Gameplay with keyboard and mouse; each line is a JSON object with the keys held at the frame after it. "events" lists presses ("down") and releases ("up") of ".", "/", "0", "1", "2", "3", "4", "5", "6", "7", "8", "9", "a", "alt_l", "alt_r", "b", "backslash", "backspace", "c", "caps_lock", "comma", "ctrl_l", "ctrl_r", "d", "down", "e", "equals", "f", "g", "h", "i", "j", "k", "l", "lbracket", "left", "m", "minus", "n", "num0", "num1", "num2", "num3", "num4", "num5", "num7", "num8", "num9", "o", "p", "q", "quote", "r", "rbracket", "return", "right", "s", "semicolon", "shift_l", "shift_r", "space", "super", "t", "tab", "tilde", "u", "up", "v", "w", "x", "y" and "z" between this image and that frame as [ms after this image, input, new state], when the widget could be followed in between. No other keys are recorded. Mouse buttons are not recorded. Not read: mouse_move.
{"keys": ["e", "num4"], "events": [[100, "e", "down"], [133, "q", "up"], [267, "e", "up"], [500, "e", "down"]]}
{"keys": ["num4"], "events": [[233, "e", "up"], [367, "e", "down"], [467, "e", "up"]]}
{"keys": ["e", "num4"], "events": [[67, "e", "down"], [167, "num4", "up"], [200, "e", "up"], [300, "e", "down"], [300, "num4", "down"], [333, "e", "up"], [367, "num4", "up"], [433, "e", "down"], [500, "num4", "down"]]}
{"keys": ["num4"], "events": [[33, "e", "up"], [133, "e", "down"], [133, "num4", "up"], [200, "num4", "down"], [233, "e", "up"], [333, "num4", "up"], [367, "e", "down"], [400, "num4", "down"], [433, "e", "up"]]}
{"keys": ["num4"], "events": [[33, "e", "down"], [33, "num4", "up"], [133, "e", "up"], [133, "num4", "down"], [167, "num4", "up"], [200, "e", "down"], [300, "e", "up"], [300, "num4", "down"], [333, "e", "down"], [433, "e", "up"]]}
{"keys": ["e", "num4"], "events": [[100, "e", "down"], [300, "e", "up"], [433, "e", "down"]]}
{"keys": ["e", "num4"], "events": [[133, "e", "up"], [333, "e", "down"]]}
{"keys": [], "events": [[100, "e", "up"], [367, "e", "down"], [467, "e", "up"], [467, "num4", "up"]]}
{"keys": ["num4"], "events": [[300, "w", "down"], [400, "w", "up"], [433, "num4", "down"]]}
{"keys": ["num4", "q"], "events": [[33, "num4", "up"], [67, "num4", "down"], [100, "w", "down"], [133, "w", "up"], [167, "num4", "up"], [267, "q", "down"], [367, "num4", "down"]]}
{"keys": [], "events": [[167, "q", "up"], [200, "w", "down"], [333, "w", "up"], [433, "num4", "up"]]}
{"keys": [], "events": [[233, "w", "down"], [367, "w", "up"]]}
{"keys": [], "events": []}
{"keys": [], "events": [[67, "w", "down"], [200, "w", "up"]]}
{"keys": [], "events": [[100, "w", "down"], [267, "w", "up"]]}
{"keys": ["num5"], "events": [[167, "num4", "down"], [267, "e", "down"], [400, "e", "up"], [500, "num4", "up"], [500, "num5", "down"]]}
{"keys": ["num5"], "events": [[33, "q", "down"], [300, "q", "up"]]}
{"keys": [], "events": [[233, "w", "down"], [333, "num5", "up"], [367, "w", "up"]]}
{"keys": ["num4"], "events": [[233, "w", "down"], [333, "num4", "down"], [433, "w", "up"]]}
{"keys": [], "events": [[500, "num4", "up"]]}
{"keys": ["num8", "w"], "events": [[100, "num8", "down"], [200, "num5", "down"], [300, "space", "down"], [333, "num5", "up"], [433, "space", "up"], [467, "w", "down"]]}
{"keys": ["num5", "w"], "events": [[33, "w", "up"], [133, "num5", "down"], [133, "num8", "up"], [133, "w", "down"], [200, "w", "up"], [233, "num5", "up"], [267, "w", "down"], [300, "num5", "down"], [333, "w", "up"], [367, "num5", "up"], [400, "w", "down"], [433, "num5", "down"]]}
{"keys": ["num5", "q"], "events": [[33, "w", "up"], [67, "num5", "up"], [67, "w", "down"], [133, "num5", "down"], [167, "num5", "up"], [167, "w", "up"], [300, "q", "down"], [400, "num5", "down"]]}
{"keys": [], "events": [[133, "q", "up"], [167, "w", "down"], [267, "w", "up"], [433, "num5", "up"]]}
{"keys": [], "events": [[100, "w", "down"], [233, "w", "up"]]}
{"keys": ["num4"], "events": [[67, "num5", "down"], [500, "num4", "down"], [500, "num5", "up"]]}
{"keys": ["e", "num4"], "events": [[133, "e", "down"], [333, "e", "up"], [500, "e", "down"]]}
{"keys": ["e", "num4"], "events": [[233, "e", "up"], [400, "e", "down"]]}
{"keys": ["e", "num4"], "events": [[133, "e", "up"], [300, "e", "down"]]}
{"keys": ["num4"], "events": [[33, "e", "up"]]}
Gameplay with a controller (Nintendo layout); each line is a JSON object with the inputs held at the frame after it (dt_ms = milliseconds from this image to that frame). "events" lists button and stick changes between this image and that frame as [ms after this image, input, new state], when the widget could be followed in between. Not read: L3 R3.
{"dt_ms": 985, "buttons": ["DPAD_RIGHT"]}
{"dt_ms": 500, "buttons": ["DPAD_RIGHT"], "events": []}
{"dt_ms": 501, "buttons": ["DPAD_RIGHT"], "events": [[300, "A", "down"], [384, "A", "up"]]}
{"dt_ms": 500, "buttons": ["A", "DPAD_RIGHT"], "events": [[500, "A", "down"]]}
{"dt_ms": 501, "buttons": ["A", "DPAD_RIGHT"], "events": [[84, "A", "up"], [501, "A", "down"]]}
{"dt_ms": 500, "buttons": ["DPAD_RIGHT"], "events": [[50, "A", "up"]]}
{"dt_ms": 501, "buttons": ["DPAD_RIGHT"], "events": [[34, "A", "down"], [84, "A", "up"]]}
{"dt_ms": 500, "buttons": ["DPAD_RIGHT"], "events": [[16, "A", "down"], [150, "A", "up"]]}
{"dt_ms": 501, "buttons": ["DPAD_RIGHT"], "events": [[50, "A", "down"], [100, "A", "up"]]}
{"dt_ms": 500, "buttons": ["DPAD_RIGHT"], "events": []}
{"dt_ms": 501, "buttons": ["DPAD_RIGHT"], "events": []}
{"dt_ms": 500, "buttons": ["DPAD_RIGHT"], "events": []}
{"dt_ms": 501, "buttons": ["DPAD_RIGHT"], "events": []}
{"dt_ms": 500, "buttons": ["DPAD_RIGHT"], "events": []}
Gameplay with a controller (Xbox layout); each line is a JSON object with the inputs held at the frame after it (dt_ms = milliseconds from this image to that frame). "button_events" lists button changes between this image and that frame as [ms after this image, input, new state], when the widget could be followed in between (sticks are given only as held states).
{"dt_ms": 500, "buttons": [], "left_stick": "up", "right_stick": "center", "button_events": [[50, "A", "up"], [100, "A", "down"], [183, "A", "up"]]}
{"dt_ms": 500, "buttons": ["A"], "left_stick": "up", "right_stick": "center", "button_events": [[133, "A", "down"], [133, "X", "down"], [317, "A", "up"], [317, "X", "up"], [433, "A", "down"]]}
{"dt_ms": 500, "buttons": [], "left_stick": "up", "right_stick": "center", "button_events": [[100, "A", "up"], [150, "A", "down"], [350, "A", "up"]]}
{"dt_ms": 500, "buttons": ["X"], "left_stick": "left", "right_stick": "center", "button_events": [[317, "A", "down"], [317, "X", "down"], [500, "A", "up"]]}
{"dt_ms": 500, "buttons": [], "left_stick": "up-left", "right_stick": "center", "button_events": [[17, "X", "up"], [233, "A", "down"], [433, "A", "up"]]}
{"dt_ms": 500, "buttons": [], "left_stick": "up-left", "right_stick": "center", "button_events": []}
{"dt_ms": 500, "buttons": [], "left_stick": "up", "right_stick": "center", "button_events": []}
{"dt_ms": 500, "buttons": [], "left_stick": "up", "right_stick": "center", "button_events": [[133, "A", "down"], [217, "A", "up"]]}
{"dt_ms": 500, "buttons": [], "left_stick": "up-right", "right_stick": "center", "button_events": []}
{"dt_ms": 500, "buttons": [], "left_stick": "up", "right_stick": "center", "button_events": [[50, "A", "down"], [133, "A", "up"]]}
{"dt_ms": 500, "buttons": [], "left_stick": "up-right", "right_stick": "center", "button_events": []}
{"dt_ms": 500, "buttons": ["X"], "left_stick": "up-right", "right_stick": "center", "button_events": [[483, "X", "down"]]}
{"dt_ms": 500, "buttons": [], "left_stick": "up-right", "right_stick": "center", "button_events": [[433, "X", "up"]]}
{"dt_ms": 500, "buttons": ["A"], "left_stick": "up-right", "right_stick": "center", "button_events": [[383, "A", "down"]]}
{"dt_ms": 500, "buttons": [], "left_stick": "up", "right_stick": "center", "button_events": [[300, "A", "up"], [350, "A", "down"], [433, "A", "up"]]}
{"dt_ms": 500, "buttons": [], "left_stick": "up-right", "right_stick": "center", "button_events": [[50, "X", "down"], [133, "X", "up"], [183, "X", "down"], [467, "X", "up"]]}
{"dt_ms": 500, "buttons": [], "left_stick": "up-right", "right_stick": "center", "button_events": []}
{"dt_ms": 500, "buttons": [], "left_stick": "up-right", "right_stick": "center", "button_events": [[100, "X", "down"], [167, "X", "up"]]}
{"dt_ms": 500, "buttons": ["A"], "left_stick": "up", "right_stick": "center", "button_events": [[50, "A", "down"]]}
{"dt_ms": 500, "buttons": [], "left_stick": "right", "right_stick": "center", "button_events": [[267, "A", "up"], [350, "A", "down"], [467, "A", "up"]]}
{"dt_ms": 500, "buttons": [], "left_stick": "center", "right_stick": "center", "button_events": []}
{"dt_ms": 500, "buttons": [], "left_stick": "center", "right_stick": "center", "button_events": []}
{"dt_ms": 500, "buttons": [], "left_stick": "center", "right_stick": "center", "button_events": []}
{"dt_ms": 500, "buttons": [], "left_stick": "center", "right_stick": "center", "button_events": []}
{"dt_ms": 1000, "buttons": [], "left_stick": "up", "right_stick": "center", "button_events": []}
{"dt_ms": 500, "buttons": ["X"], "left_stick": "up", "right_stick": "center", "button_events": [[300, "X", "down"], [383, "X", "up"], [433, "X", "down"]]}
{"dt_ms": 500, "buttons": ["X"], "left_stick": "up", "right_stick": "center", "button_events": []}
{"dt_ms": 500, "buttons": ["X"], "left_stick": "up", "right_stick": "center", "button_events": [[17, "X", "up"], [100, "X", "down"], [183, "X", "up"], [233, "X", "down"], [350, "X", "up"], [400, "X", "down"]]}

-=-=-

- _AIM OF THE EXERCISE_
Work through the records above. Copy every line with the string "followed".

- _RESULT_
Gameplay with keyboard and mouse; each line is a JSON object with the keys held at the frame after it. "events" lists presses ("down") and releases ("up") of ".", "/", "0", "1", "2", "3", "4", "5", "6", "7", "8", "9", "a", "alt_l", "alt_r", "b", "backslash", "backspace", "c", "caps_lock", "comma", "ctrl_l", "ctrl_r", "d", "down", "e", "equals", "f", "g", "h", "i", "j", "k", "l", "lbracket", "left", "m", "minus", "n", "num0", "num1", "num2", "num3", "num4", "num5", "num7", "num8", "num9", "o", "p", "q", "quote", "r", "rbracket", "return", "right", "s", "semicolon", "shift_l", "shift_r", "space", "super", "t", "tab", "tilde", "u", "up", "v", "w", "x", "y" and "z" between this image and that frame as [ms after this image, input, new state], when the widget could be followed in between. No other keys are recorded. Mouse buttons are not recorded. Not read: mouse_move.
Gameplay with a controller (Nintendo layout); each line is a JSON object with the inputs held at the frame after it (dt_ms = milliseconds from this image to that frame). "events" lists button and stick changes between this image and that frame as [ms after this image, input, new state], when the widget could be followed in between. Not read: L3 R3.
Gameplay with a controller (Xbox layout); each line is a JSON object with the inputs held at the frame after it (dt_ms = milliseconds from this image to that frame). "button_events" lists button changes between this image and that frame as [ms after this image, input, new state], when the widget could be followed in between (sticks are given only as held states).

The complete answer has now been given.